§ The problem:
Switch every occurrence of "Enduring Charm III" to "Enduring Grace III" in the data below, and reproduce all other text unchanged. Omit the pictures from your answer.
:::
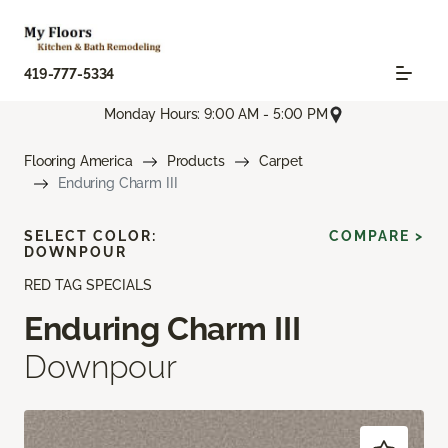
419-777-5334
Monday Hours: 9:00 AM - 5:00 PM
Flooring America
Products
Carpet
Enduring Charm III
SELECT COLOR:
COMPARE >
DOWNPOUR
RED TAG SPECIALS
Enduring Charm III
Downpour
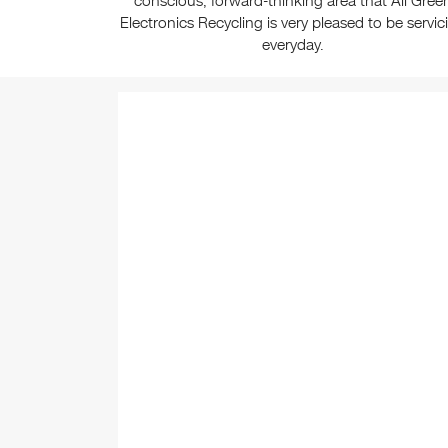
conscious, forward-thinking area that All Gree
Electronics Recycling is very pleased to be servic
everyday.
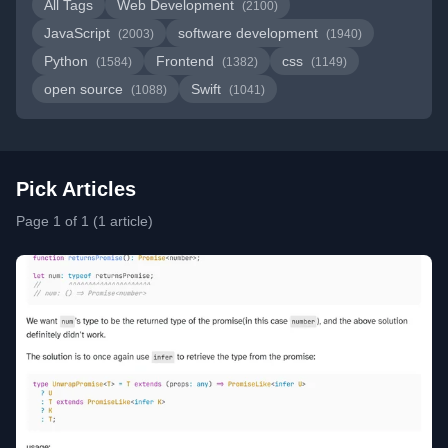
All Tags
Web Development
(2100)
JavaScript
software development
(2003)
(1940)
Python
Frontend
css
(1584)
(1382)
(1149)
open source
Swift
(1088)
(1041)
Pick Articles
Page 1 of 1 (1 article)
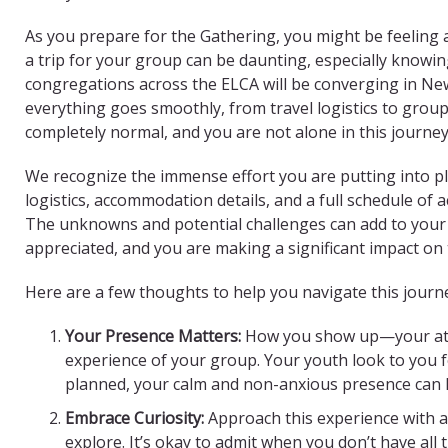
As you prepare for the Gathering, you might be feeling 
a trip for your group can be daunting, especially knowi
congregations across the ELCA will be converging in Ne
everything goes smoothly, from travel logistics to grou
completely normal, and you are not alone in this journey
We recognize the immense effort you are putting into pla
logistics, accommodation details, and a full schedule of 
The unknowns and potential challenges can add to your
appreciated, and you are making a significant impact on 
Here are a few thoughts to help you navigate this journ
Your Presence Matters:
How you show up—your atti
experience of your group. Your youth look to you 
planned, your calm and non-anxious presence can
Embrace Curiosity:
Approach this experience with a
explore. It’s okay to admit when you don’t have al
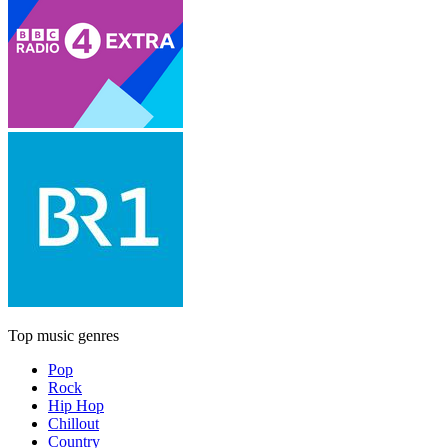
Top music genres
Pop
Rock
Hip Hop
Chillout
Country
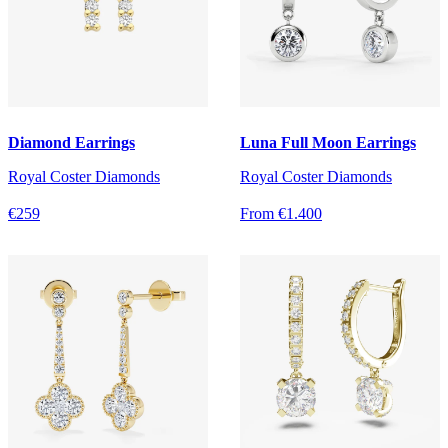
Diamond Earrings
Luna Full Moon Earrings
Royal Coster Diamonds
Royal Coster Diamonds
€259
From €1.400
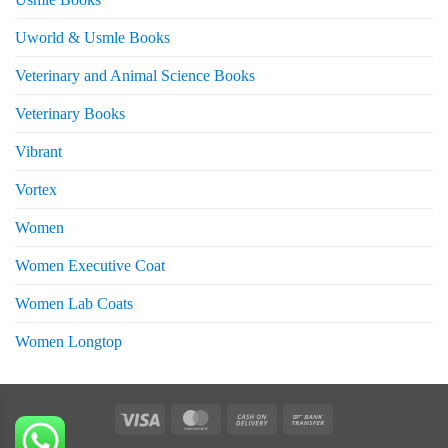
Uworld & Usmle Books
Veterinary and Animal Science Books
Veterinary Books
Vibrant
Vortex
Women
Women Executive Coat
Women Lab Coats
Women Longtop
eturns
Visa
MasterCard
Cash
Bank
On
Transfer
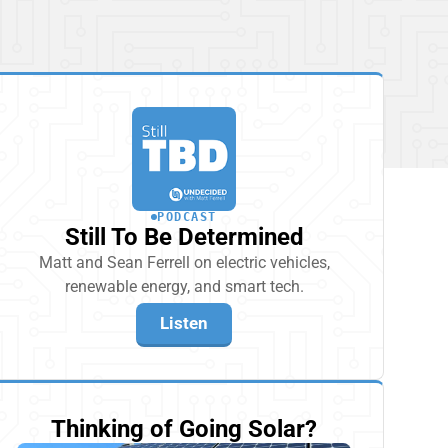
PODCAST
Still To Be Determined
Matt and Sean Ferrell on electric vehicles,
renewable energy, and smart tech.
Listen
Thinking of Going Solar?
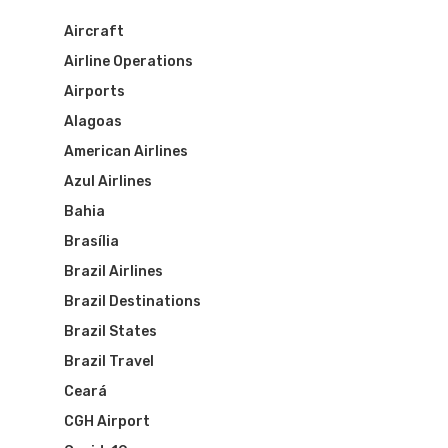
Aircraft
Airline Operations
Airports
Alagoas
American Airlines
Azul Airlines
Bahia
Brasília
Brazil Airlines
Brazil Destinations
Brazil States
Brazil Travel
Ceará
CGH Airport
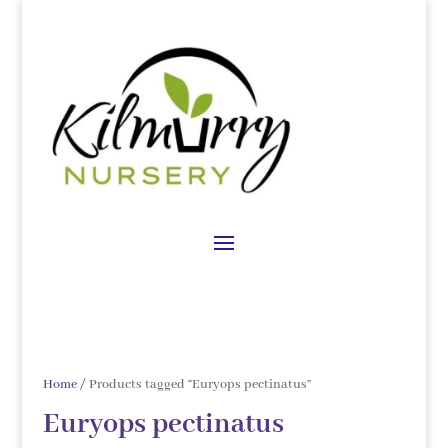
Home
/ Products tagged “Euryops pectinatus”
Euryops pectinatus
:::
§ Answer area:
419-777-5334
Monday Hours: 9:00 AM - 5:00 PM
Flooring America
Products
Carpet
Enduring Grace III
SELECT COLOR:
COMPARE >
DOWNPOUR
RED TAG SPECIALS
Enduring Grace III
Downpour
conscious, forward-thinking area that All Gree
Electronics Recycling is very pleased to be servic
everyday.
All Tags
Web Development
(2100)
JavaScript
software development
(2003)
(1940)
Python
Frontend
css
(1584)
(1382)
(1149)
open source
Swift
(1088)
(1041)
Pick Articles
Page 1 of 1 (1 article)
As you prepare for the Gathering, you might be feeling 
a trip for your group can be daunting, especially knowi
congregations across the ELCA will be converging in Ne
everything goes smoothly, from travel logistics to grou
completely normal, and you are not alone in this journey
We recognize the immense effort you are putting into pla
logistics, accommodation details, and a full schedule of 
The unknowns and potential challenges can add to your
appreciated, and you are making a significant impact on 
Here are a few thoughts to help you navigate this journ
Your Presence Matters:
How you show up—your atti
experience of your group. Your youth look to you 
planned, your calm and non-anxious presence can
Embrace Curiosity:
Approach this experience with a
explore. It’s okay to admit when you don’t have al
Top music genres
Pop
Rock
Hip Hop
Chillout
Country
Diamond Earrings
Luna Full Moon Earrings
Royal Coster Diamonds
Royal Coster Diamonds
€259
From €1.400
Uworld & Usmle Books
Veterinary and Animal Science Books
Veterinary Books
Vibrant
Vortex
Women
Women Executive Coat
Women Lab Coats
Women Longtop
eturns
Visa
MasterCard
Cash
Bank
On
Transfer
PODCAST
Still To Be Determined
Matt and Sean Ferrell on electric vehicles,
renewable energy, and smart tech.
Listen
Thinking of Going Solar?
Aircraft
Airline Operations
Airports
Alagoas
American Airlines
Azul Airlines
Bahia
Brasília
Brazil Airlines
Brazil Destinations
Brazil States
Brazil Travel
Ceará
CGH Airport
Home
/ Products tagged “Euryops pectinatus”
Euryops pectinatus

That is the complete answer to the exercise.